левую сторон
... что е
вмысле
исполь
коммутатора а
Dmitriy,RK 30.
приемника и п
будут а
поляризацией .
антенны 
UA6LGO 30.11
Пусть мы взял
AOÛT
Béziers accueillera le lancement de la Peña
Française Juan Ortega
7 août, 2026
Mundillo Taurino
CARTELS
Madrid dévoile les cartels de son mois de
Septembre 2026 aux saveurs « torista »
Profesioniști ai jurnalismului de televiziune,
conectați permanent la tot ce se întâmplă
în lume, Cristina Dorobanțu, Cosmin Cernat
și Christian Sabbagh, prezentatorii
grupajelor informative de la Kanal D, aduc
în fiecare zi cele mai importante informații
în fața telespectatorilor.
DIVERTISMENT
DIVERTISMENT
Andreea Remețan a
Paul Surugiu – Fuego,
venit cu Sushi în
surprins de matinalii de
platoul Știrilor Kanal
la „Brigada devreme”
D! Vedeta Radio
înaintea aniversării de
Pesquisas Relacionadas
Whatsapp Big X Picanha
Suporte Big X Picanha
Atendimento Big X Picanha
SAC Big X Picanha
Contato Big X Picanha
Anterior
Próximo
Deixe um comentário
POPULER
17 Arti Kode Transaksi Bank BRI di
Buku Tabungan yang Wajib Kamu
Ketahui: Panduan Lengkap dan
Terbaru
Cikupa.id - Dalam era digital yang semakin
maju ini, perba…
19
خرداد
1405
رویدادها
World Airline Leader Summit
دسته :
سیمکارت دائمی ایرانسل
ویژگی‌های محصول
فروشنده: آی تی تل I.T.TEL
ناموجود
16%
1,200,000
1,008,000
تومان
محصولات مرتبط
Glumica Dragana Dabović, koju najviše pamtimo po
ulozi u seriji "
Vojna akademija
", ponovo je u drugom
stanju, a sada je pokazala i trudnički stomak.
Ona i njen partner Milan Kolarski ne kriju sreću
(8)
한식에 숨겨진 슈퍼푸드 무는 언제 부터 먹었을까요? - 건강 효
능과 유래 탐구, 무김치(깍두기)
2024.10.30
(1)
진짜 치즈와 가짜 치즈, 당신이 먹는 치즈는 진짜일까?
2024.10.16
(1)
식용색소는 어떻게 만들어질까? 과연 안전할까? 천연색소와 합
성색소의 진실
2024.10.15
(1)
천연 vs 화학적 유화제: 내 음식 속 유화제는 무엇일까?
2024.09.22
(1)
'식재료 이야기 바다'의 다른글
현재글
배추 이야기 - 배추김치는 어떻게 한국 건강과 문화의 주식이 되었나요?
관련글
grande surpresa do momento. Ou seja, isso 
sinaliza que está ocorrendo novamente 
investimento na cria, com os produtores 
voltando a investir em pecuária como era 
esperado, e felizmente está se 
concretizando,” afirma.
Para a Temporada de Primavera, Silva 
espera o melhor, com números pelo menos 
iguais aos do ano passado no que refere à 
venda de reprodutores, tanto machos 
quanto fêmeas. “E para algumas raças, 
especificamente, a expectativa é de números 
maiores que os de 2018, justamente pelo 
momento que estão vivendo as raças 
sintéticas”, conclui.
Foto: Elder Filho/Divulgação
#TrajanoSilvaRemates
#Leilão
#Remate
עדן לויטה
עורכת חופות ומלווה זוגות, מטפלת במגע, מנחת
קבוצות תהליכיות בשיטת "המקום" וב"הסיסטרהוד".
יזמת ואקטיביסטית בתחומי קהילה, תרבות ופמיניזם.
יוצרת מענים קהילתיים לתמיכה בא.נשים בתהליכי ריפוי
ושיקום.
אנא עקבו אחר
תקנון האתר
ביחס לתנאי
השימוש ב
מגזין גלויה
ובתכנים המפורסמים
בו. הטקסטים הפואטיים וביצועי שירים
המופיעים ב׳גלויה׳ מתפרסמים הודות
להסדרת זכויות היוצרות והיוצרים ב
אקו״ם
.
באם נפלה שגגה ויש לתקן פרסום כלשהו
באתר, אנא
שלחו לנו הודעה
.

» TO-DO ITEM:
Could you retype the data word for word, starting at its first line and ending at the line that contains "și Christian Sabbagh, prezentatorii", with both of those lines included?

» TASK ANSWER:
левую сторон
... что е
вмысле
исполь
коммутатора а
Dmitriy,RK 30.
приемника и п
будут а
поляризацией .
антенны 
UA6LGO 30.11
Пусть мы взял
AOÛT
Béziers accueillera le lancement de la Peña
Française Juan Ortega
7 août, 2026
Mundillo Taurino
CARTELS
Madrid dévoile les cartels de son mois de
Septembre 2026 aux saveurs « torista »
Profesioniști ai jurnalismului de televiziune,
conectați permanent la tot ce se întâmplă
în lume, Cristina Dorobanțu, Cosmin Cernat
și Christian Sabbagh, prezentatorii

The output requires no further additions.